6. Dans l’Évolution, le rôle du livre à un certain moment est devenu capital. Améliorer le livre c’est améliorer la civilisation, terme global sous lequel viennent se ranger tous les éléments qui composent la société. On constate que l’évolution du corps de l’homme est devenue à peu près stationnaire depuis les temps historiques. Il n’y a guère eu de changements dans ses organes, ses membres, ses sens. Mais il s’est constitué comme un prolongement externe de sa personne. L’un, l’outil prolongement de sa main (main-outil) ; l’autre, le livre, prolongement de son cerveau (cerveau-livre). Il y a là une sorte de développement exodermique opposé au développement endodermique (hors les limites de l’enveloppe cutanée du corps). Ce qui fait penser à ce que les métapsychiciens appellent ectoderme. Perfectionner le livre, c’est perfectionner l’Humanité.

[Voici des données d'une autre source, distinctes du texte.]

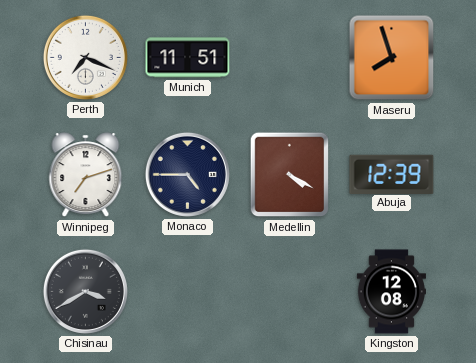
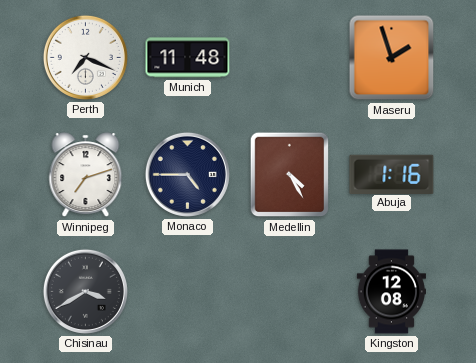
Munich: 11:51 -> 11:48
Maseru: 7:57 -> 1:57
Medellin: 4:20 -> 4:25
Abuja: 12:39 -> 1:16
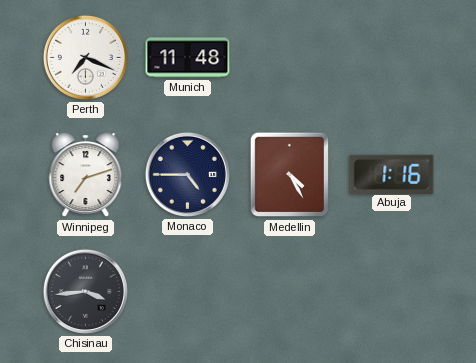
Maseru: 1:57 -> none
Chisinau: 3:40 -> 3:44
Kingston: 12:08 -> none
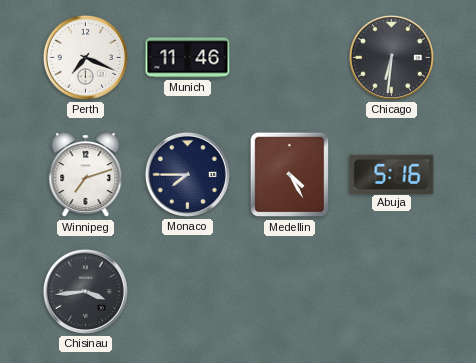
Munich: 11:48 -> 11:46
Chicago: none -> 6:31
Monaco: 4:45 -> 7:45
Abuja: 1:16 -> 5:16
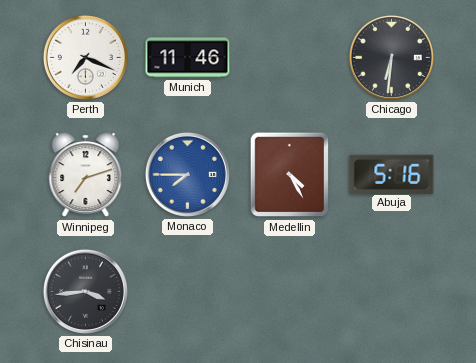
Monaco dial: navy -> blue
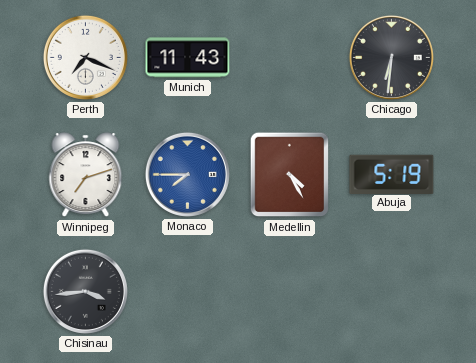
Munich: 11:46 -> 11:43
Abuja: 5:16 -> 5:19
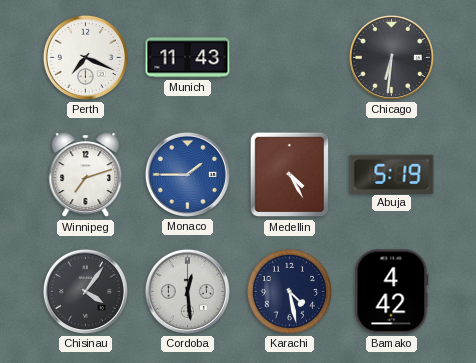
Monaco: 7:45 -> 1:45
Chisinau: 3:44 -> 4:06
Cordoba: none -> 12:29
Karachi: none -> 4:28
Bamako: none -> 4:42
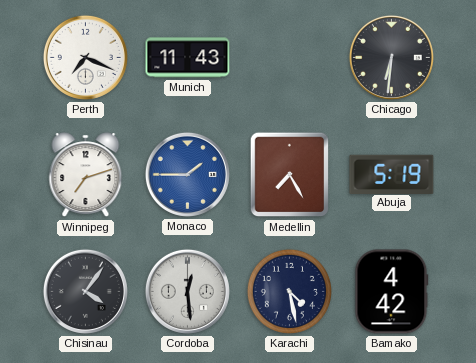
Medellin: 4:25 -> 7:25
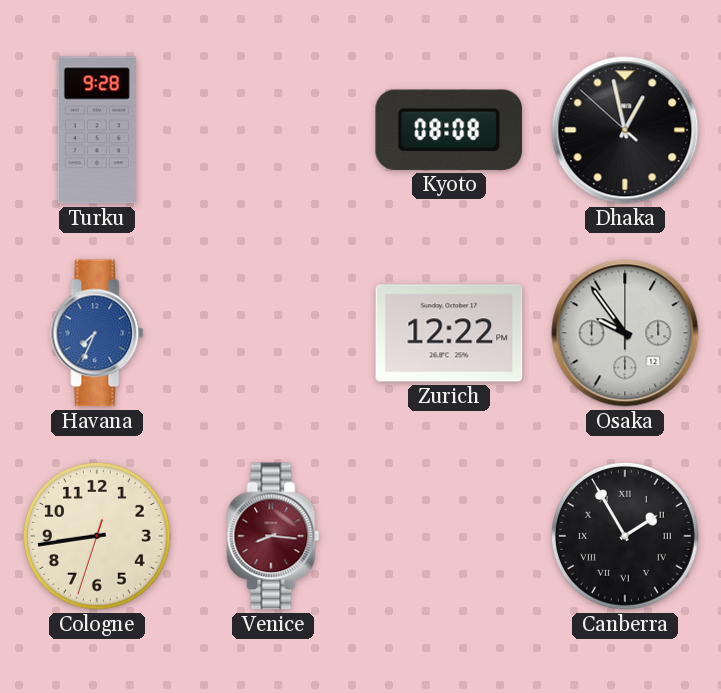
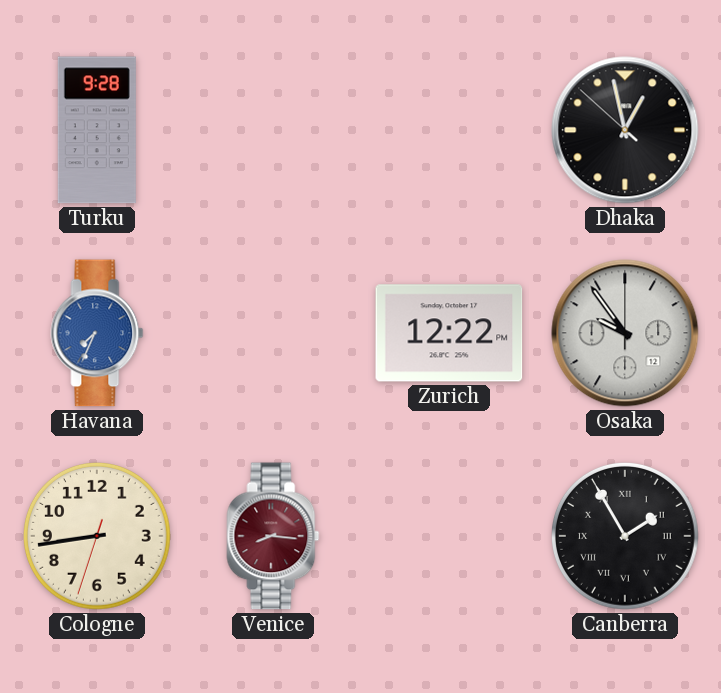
Kyoto: 08:08 -> none
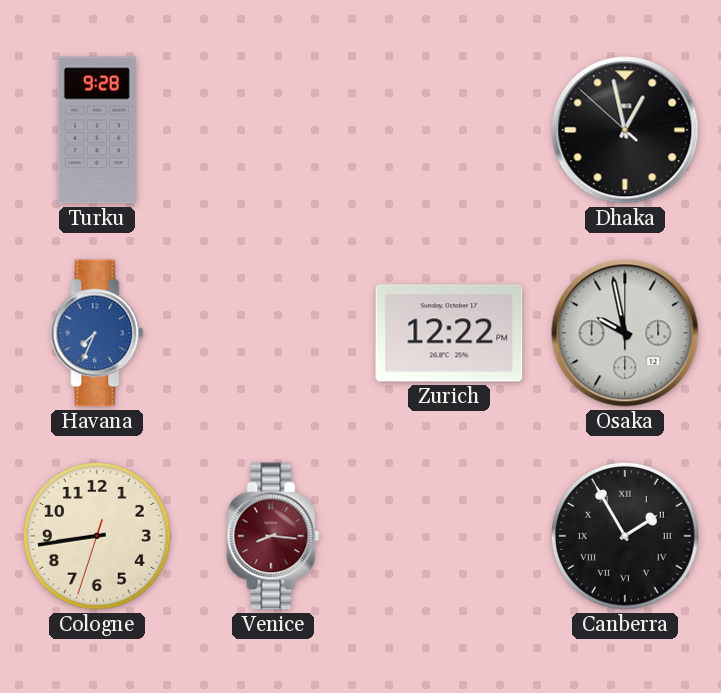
Osaka: 9:54 -> 9:58
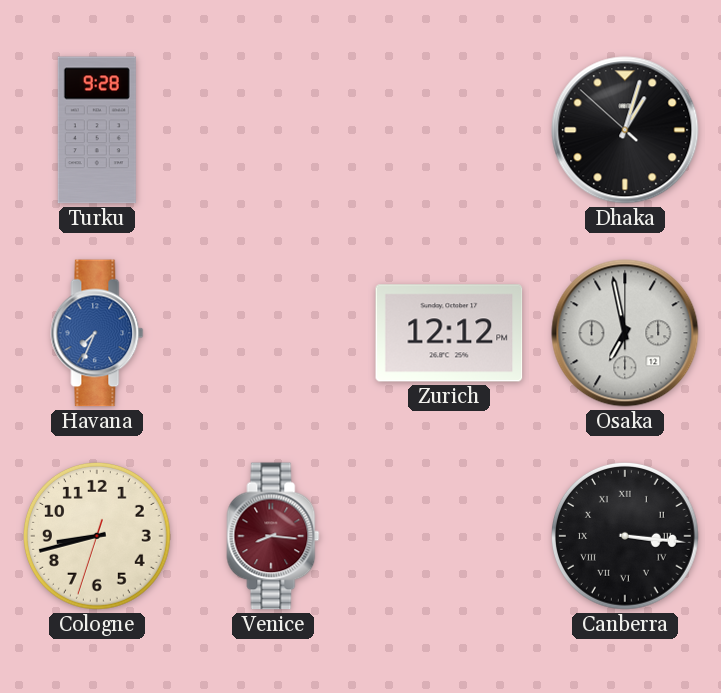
Dhaka: 12:57 -> 1:02
Zurich: 12:22 -> 12:12
Osaka: 9:58 -> 6:58
Cologne: 8:43 -> 8:42
Canberra: 1:55 -> 3:16
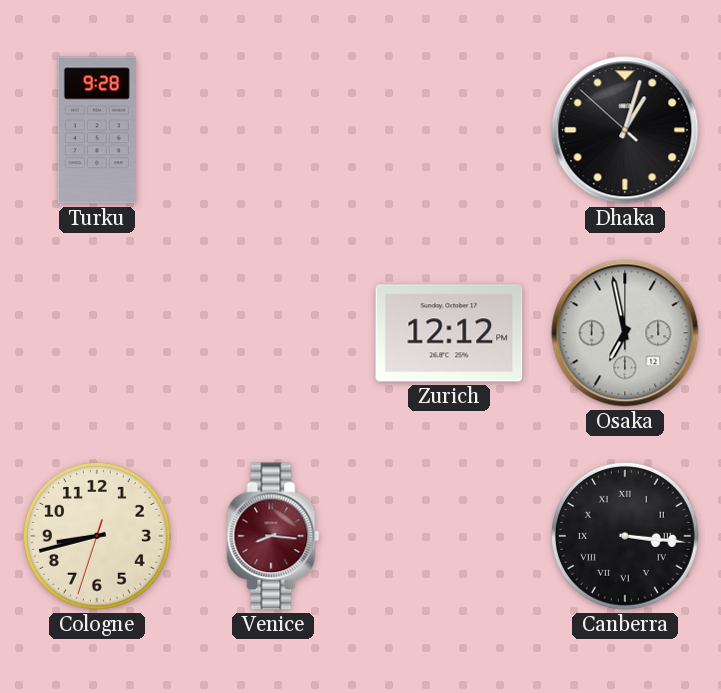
Havana: 7:34 -> none
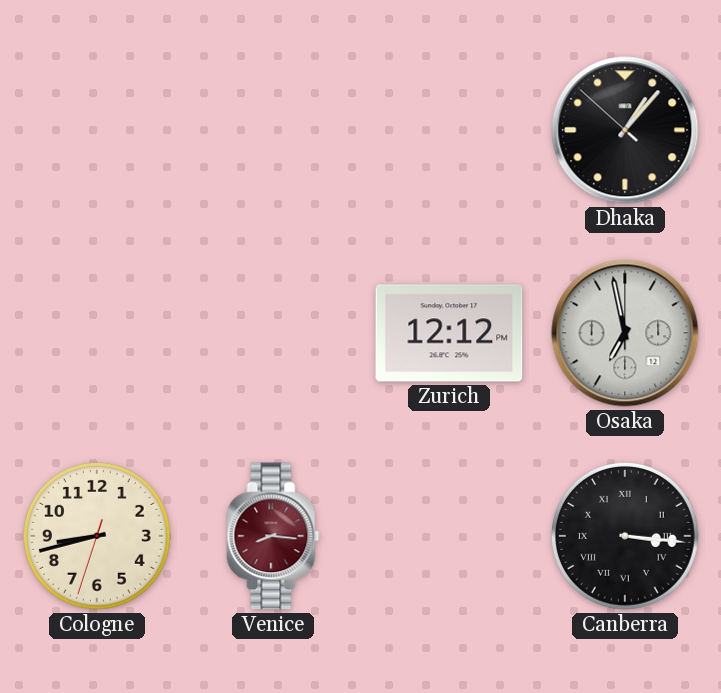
Turku: 9:28 -> none
Dhaka: 1:02 -> 1:06
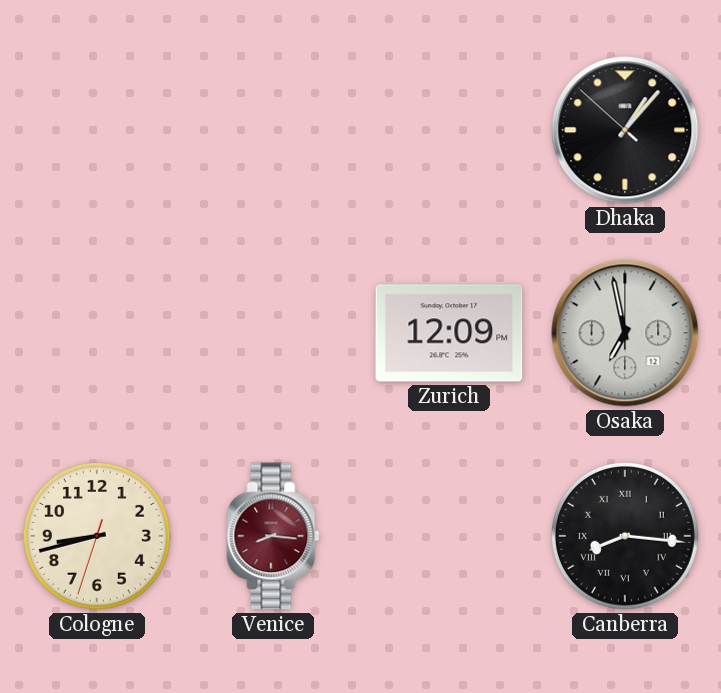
Zurich: 12:12 -> 12:09
Canberra: 3:16 -> 8:16
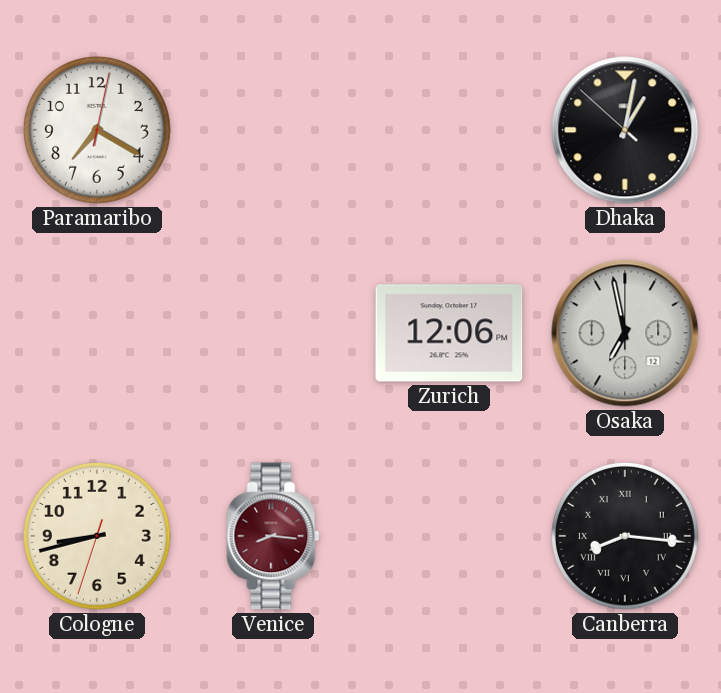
Paramaribo: none -> 7:20
Dhaka: 1:06 -> 1:01
Zurich: 12:09 -> 12:06
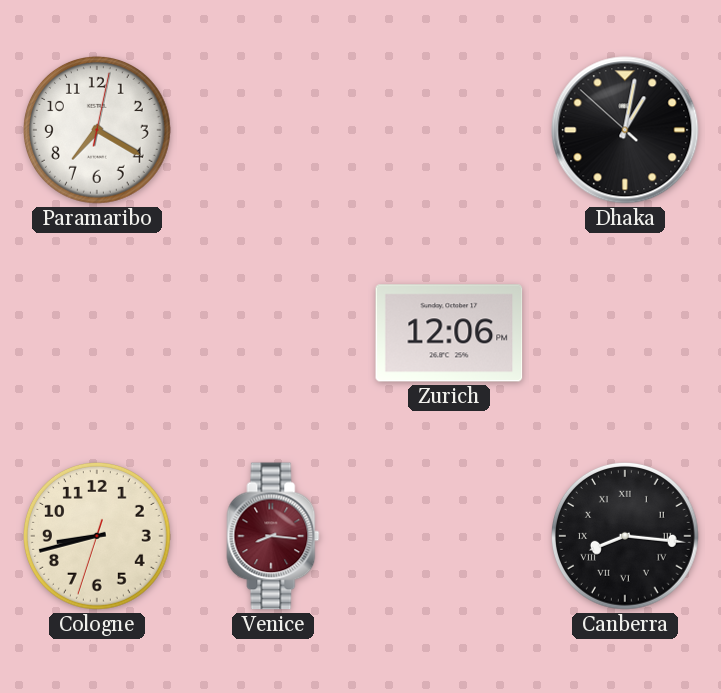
Osaka: 6:58 -> none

154 Science ou Logique Bibliologique.

Il y a lieu de remonter à la conception synthétique à se faire de toutes choses (Universalisme). À cet effet les distinctions fondamentales sont à rappeler. 1o La Réalité objective (l’homme et la société). 2o La Pensée qui cherche à se représenter cette réalité et qui l’associe à la réalité subjective du moi. 3o L’Expression et la formulation de cette pensée, soit par le langage qui est fugitif, soit par ses signes, l’écriture ou le dessin, en des documents. Le Livre à caractère scientifique peut donc être tenu comme déformations auxquelles ceux-ci sont soumis.

D’autre part la classification des sciences distingue :

Les connaissances, d’abord toutes confondues, sans ordre et d’ailleurs fort élémentaires, se sont ensuite successivement spécialisées à l’extrême. Nous sommes entrés dans une période de synthèse où la corrélation de toutes les sciences est revenue au premier plan des préoccupations.

Il y a donc lieu d’envisager les sciences bibliologiques au même point de vue. Les corrélations seront de deux ordres : 1o) ce qu’elles empruntent aux autres sciences. 2o) ce qu’elles leur apportent.

La Bibliologie n’est pas encore constituée en science et devrait l’être en corrélation et en coopération. Il y a utilité à rappeler les notions fondamentales sur la Science en général et sa formation.

1. Notion de la Science. — Une science est un ensemble de propositions qui constituent un système, un tout qui tient debout.

Laplace (O. C. VII. p. VI) a donné cette formule de la Science : « Une intelligence qui a pour un instant donné, connaîtrait toutes les forces dont la nature est animée et la situation respective de ces choses, si d’ailleurs cette intelligence était assez vaste pour soumettre ces données à l’analyse ». La documentation peut fonder la nécessité de son universalité sur cette définition de la science dont elle doit être l’auxiliaire.

Toute réalité concrète n’offre que de l’individuel. C’est l’intelligence qui par abstraction peut en dégager ce qu’il y a de général. La science d’un objet, d’un ensemble d’objets est précisément constituée par ce qu’ils offrent de général. Dans les conditions d’existence à remplir par les réalités concrètes il y a quelque chose de nécessaire. On peut donc intellectuellement déterminer des types, des espèces, et déterminer les conditions auxquelles doit satisfaire tout objet, tout phénomène imaginable de l’ordre étudié.

  1. Paul OTLET : a) Constitution mondiale, 1917 ; b) Programme mondial, 1932 ; c) La Banque mondiale et le Plan Économique mondial, 1932.